EXERCISE OBJECTIVE: Return these lines word for word, omitting the pictures.

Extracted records
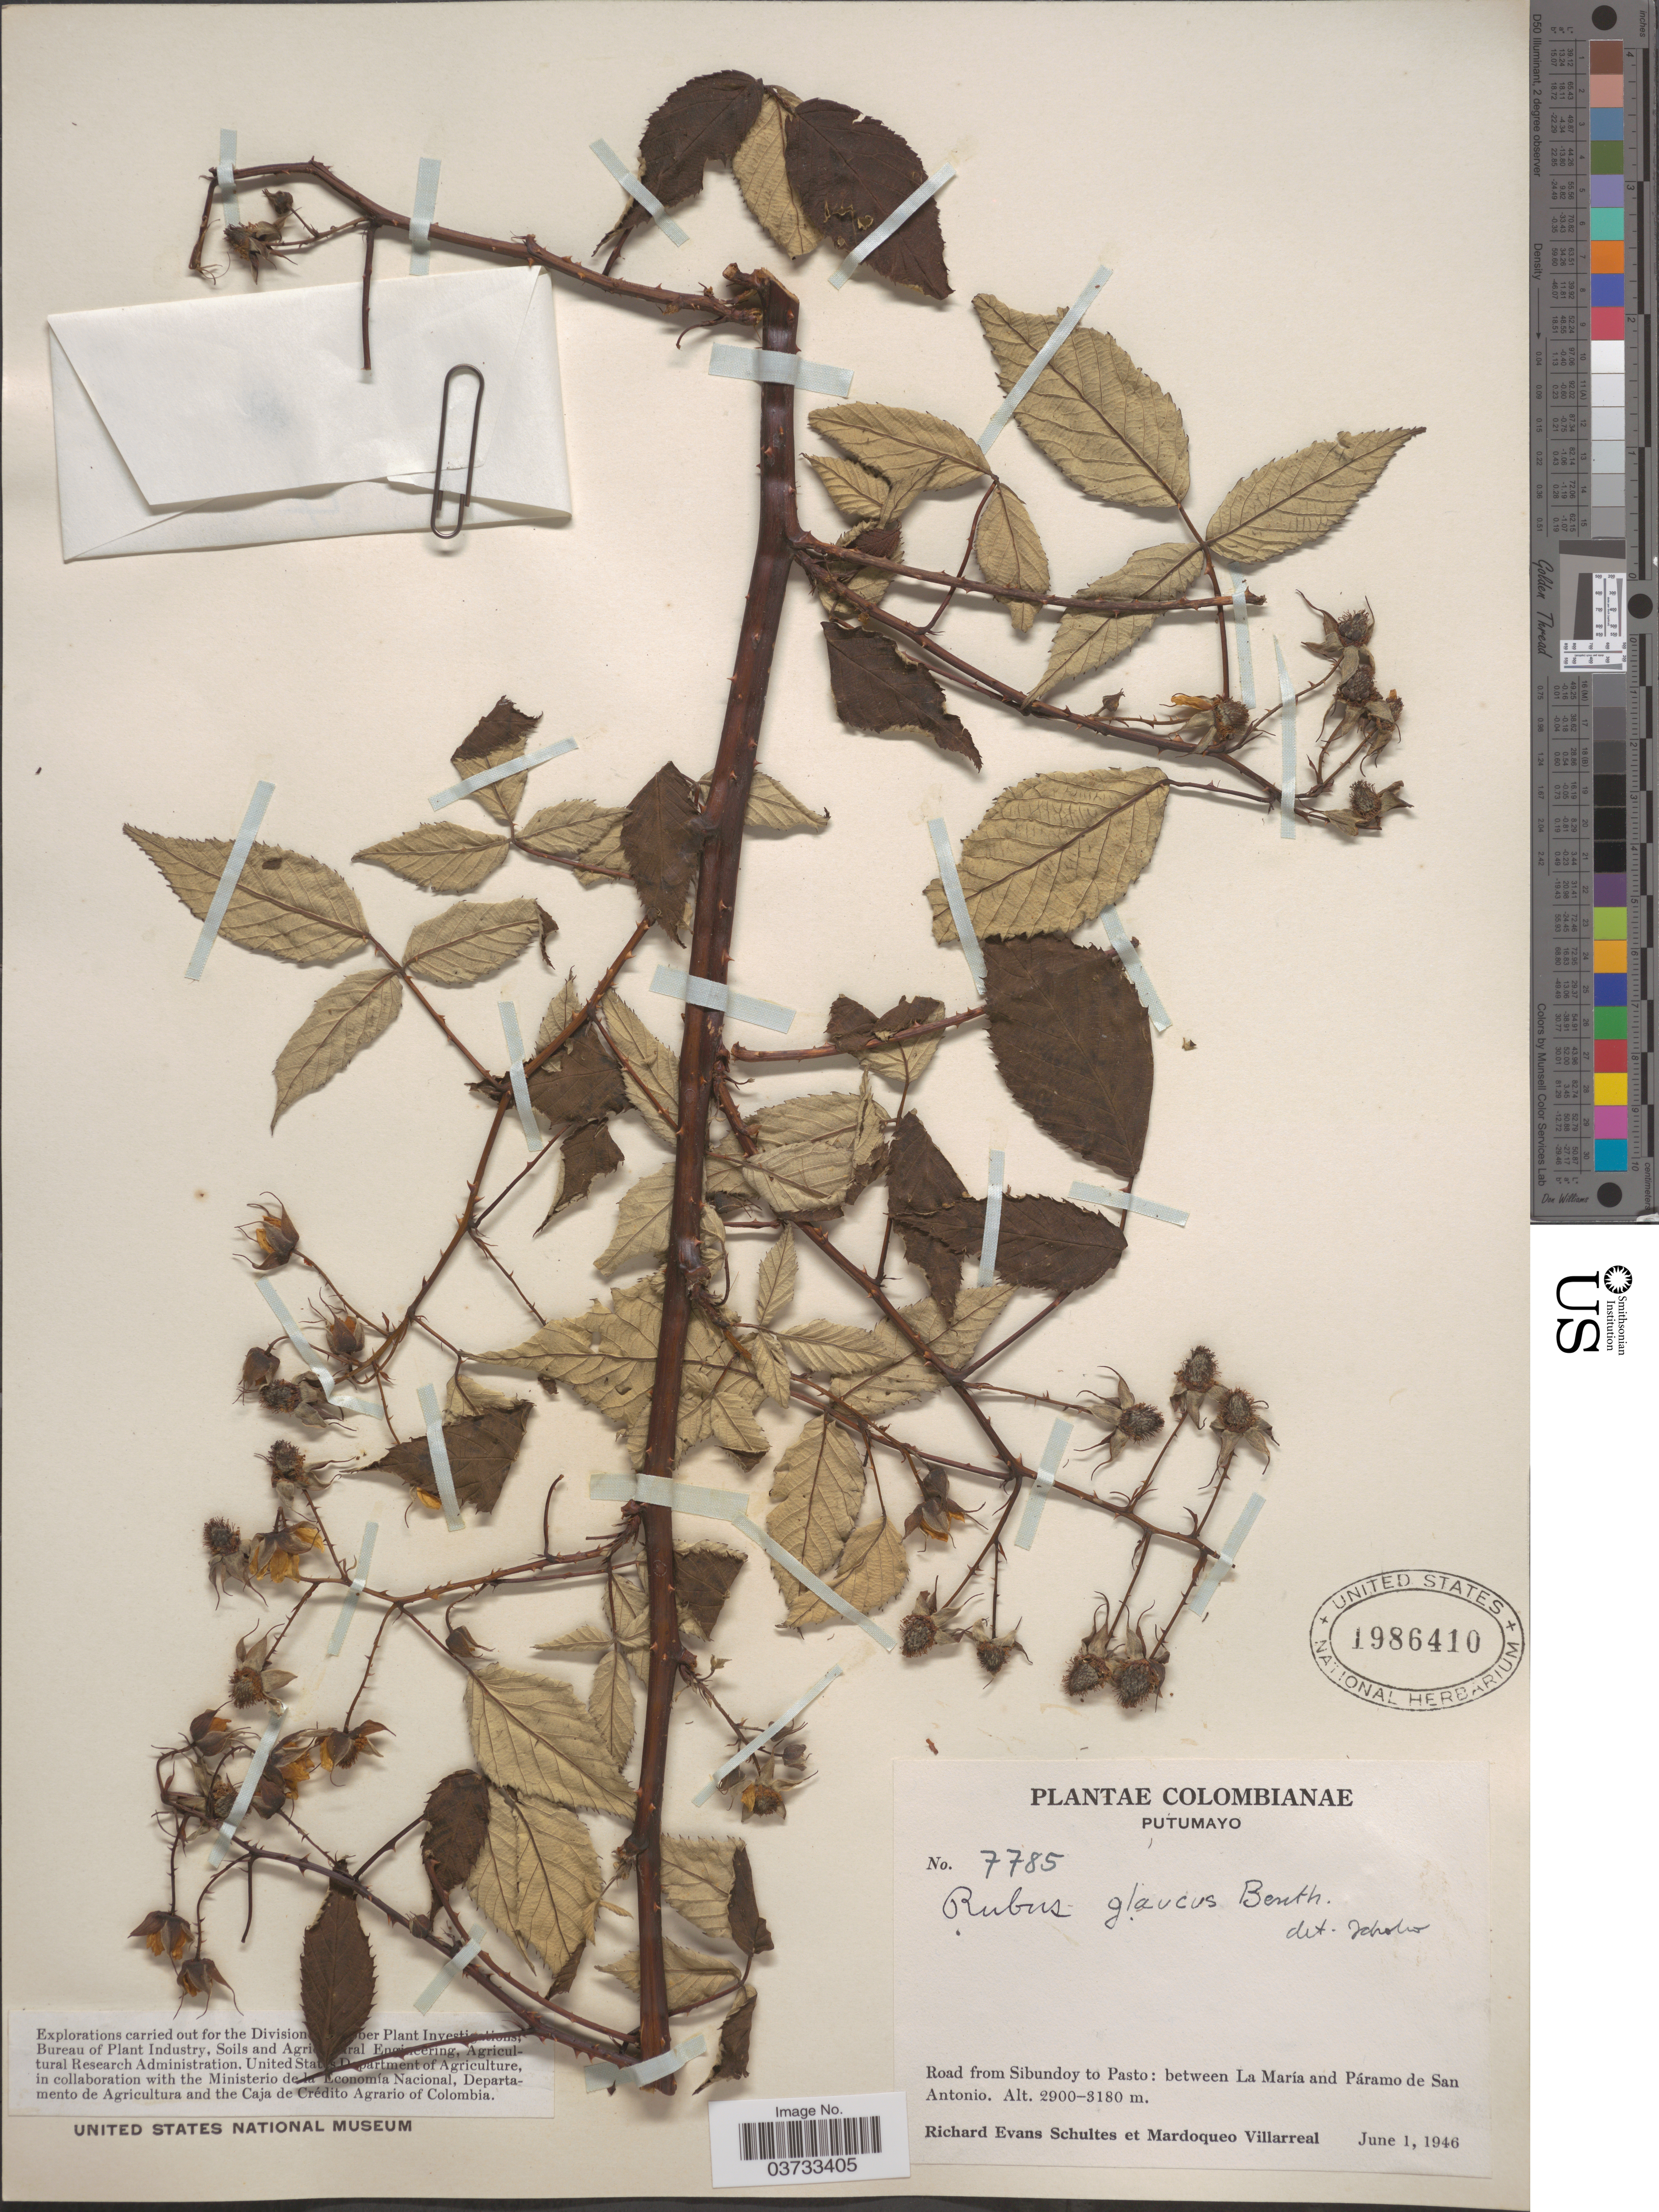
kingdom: Plantae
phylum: Tracheophyta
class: Magnoliopsida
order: Rosales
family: Rosaceae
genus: Rubus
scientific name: Rubus glaucus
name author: Benth.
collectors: R. E. Schultes & M. Villarreal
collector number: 7785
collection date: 1946-06-01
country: Colombia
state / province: Putumayo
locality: Road from Sibundoy to pasto: between La María and Páramo de San Antonio.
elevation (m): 2900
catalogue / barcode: US 1986410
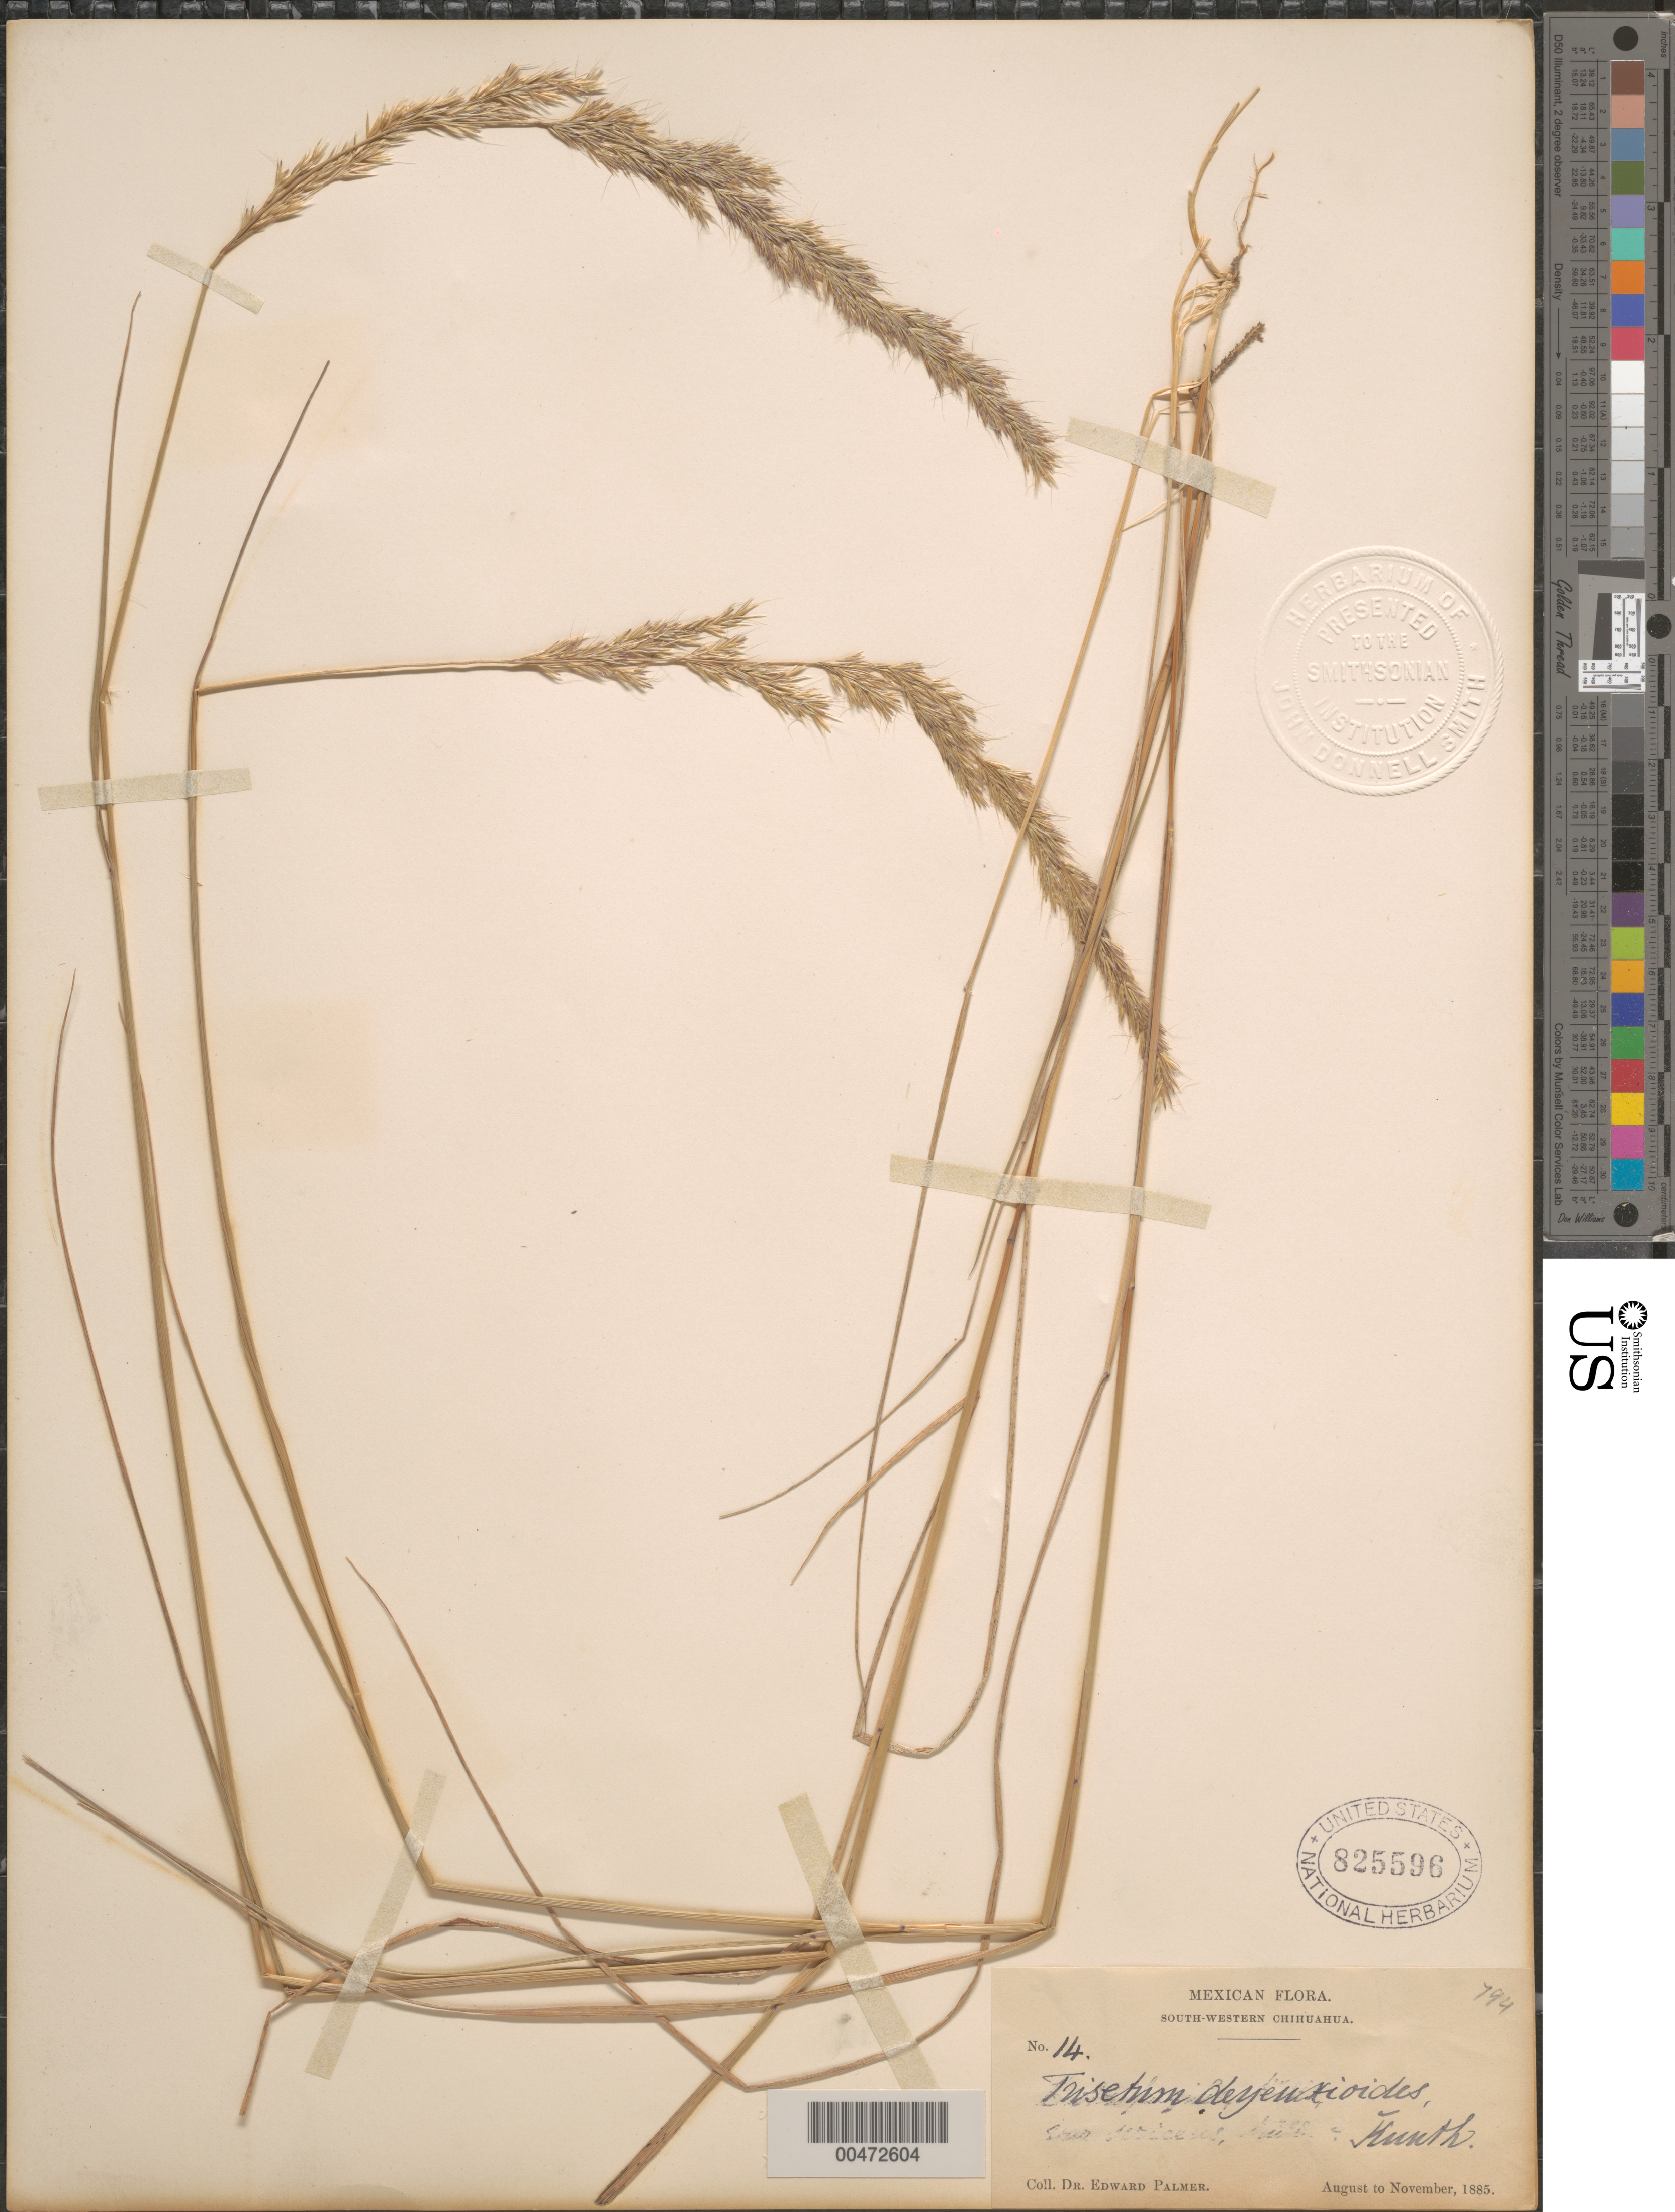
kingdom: Plantae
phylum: Tracheophyta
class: Liliopsida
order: Poales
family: Poaceae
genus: Trisetum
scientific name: Trisetum deyeuxioides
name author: (Kunth) Kunth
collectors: E. Palmer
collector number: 14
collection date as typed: Aug 1885 to Nov 1885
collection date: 1885-08/1885-11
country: Mexico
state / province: Chihuahua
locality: South-western Chihuahua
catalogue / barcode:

SOLUTION TO THIS PROBLEM:
kingdom: Plantae
phylum: Tracheophyta
class: Magnoliopsida
order: Rosales
family: Rosaceae
genus: Rubus
scientific name: Rubus glaucus
name author: Benth.
collectors: R. E. Schultes & M. Villarreal
collector number: 7785
collection date: 1946-06-01
country: Colombia
state / province: Putumayo
locality: Road from Sibundoy to pasto: between La María and Páramo de San Antonio.
elevation (m): 2900
catalogue / barcode: US 1986410
kingdom: Plantae
phylum: Tracheophyta
class: Liliopsida
order: Poales
family: Poaceae
genus: Trisetum
scientific name: Trisetum deyeuxioides
name author: (Kunth) Kunth
collectors: E. Palmer
collector number: 14
collection date as typed: Aug 1885 to Nov 1885
collection date: 1885-08/1885-11
country: Mexico
state / province: Chihuahua
locality: South-western Chihuahua
catalogue / barcode:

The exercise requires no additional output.